Central to Sittler’s legacy is the idea that the work of creation care happens best when it is related to central questions about how Christians understand God’s work of redemption in the world, inaugurated in Jesus Christ and continued in the work of the Spirit and Christ’s church. As he put it:
“A doctrine of redemption is meaningful only when it swings within the larger orbit of a doctrine of creation. For God’s creation of earth cannot be redeemed in any intelligible sense of the word apart from a doctrine of the cosmos which is his [humanity’s] home, his definite place, the theater of his selfhood under God, in cooperation with his neighbor, and in caring relationship with nature, his sister.”

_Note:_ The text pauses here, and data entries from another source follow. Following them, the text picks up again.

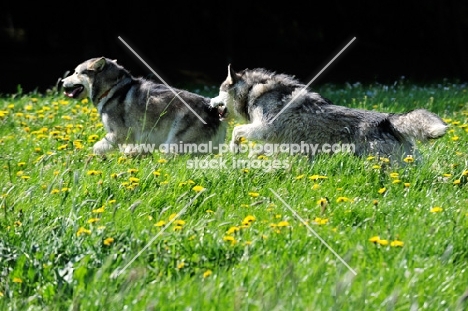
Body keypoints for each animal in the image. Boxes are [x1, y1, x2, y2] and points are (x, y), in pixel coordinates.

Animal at [61, 57, 226, 155]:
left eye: (76, 72)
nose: (62, 81)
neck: (113, 88)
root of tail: (212, 108)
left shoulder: (118, 134)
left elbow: (97, 147)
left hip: (173, 145)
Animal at [210, 64, 448, 160]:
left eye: (219, 90)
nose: (210, 102)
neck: (253, 91)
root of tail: (387, 119)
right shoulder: (275, 140)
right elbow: (260, 149)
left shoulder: (264, 129)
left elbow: (237, 131)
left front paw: (234, 150)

This theme of understanding redemption as encompassing all of creation such that nature is not simply the disposable backdrop against which the drama of human salvation history plays itself out (as in the Left Behind series, as well as in much popular eschatology stemming as far back as Origen), but rather as an integral part of our human identity and the identity of God’s kingdom—to the point that salvation makes no sense apart from the context of redeemed creation itself (as in the Book of Revelation)—has informed the best contemporary ecological theology.
Moreover, Sittler’s vision runs even deeper than simply the strategic shared activism of church bodies. It is MORE than just ecumenism of the trenches! According to him, the unity toward which the church is both “thrust and lured” is best articulated by means of a “Christology expanded to its cosmic dimensions, made passionate by the pathos of this threatened earth, and made ethical by the love and wrath of God.”

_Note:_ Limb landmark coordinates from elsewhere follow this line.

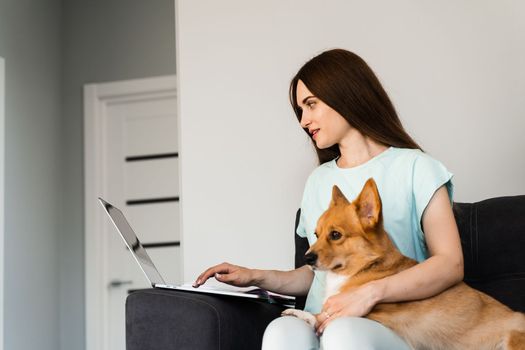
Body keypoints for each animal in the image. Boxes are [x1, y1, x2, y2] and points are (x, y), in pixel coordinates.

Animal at [282, 179, 524, 348]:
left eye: (335, 235)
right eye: (316, 234)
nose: (307, 258)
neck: (363, 266)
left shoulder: (372, 312)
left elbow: (324, 316)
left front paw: (307, 316)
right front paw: (302, 314)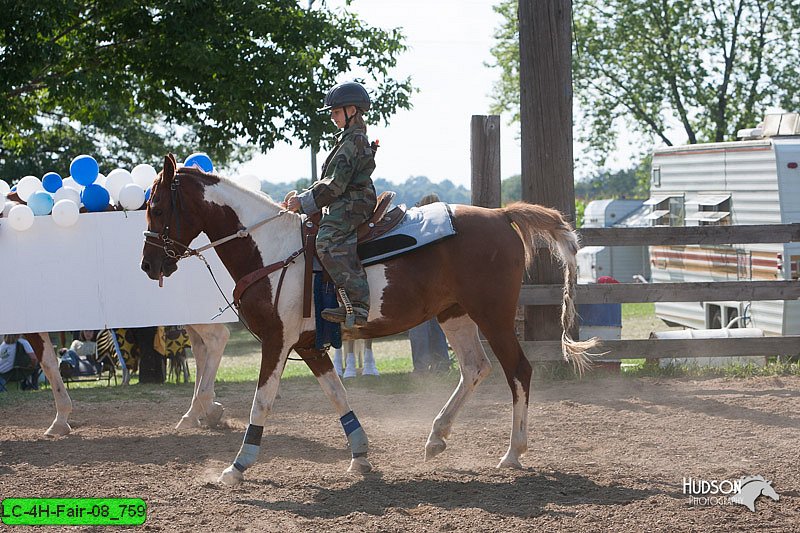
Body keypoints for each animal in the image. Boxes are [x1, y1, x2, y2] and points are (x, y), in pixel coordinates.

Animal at [25, 322, 228, 438]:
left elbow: (48, 364)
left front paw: (59, 421)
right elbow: (50, 362)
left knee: (216, 338)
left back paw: (206, 406)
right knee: (200, 348)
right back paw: (196, 414)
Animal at [141, 155, 596, 486]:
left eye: (158, 207)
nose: (148, 265)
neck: (272, 249)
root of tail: (501, 216)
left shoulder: (277, 340)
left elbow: (262, 401)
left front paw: (238, 466)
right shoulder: (308, 346)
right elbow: (338, 394)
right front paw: (360, 457)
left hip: (494, 316)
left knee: (517, 370)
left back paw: (513, 452)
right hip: (454, 315)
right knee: (474, 368)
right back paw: (436, 437)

What Sittler’s speech hints towards is not simply a coming “ecumenical environmentalism” but also the possibility of an “environmental ecumenism,” one in which the sort of ecumenical work to which Sittler devoted much of his career (and with which the WCC remains charged) operates with an expanded imagination concerning the body of Christ existing in greater degrees of interconnection around the shape of the world’s need and the ongoing scope of God’s salvific work.
The burden of a challenge toward “environmental ecumenism” would perhaps move us past the old saw that “doctrine divides but service unites” towards a more theologically robust sensibility of incarnation: that to enter into deeper modes of understanding the church Christologically allows us to engage what Sittler calls humanity’s “strong ache” in a world in which nature’s plasticity to human desires has, ironically, constituted nature itself as a new kind of threat—particularly to the poorest and most vulnerable humans on the planet. If ecumenical unity is a future reality to which the present is nonetheless continually “lured,” then Sittler’s speech invites us to think about how this present lure can be comprehended most fully by continually relating our ecclesiology to our Christology, and vice versa.
And for the preacher who wishes to capture the congregation’s imagination as to what can be possible when ecological catastrophe is taken as a “unifying” threat, but also what can be possible when God’s redemption is seen as impacting all of creation, the lure is to try to find ways to make that vision real for the congregation. What rivers near you need to be saved? What are the ways in which divisions among us as citizens of the planet—race, class, income, geographic area, etc.—spill over into churches? What would healing look like?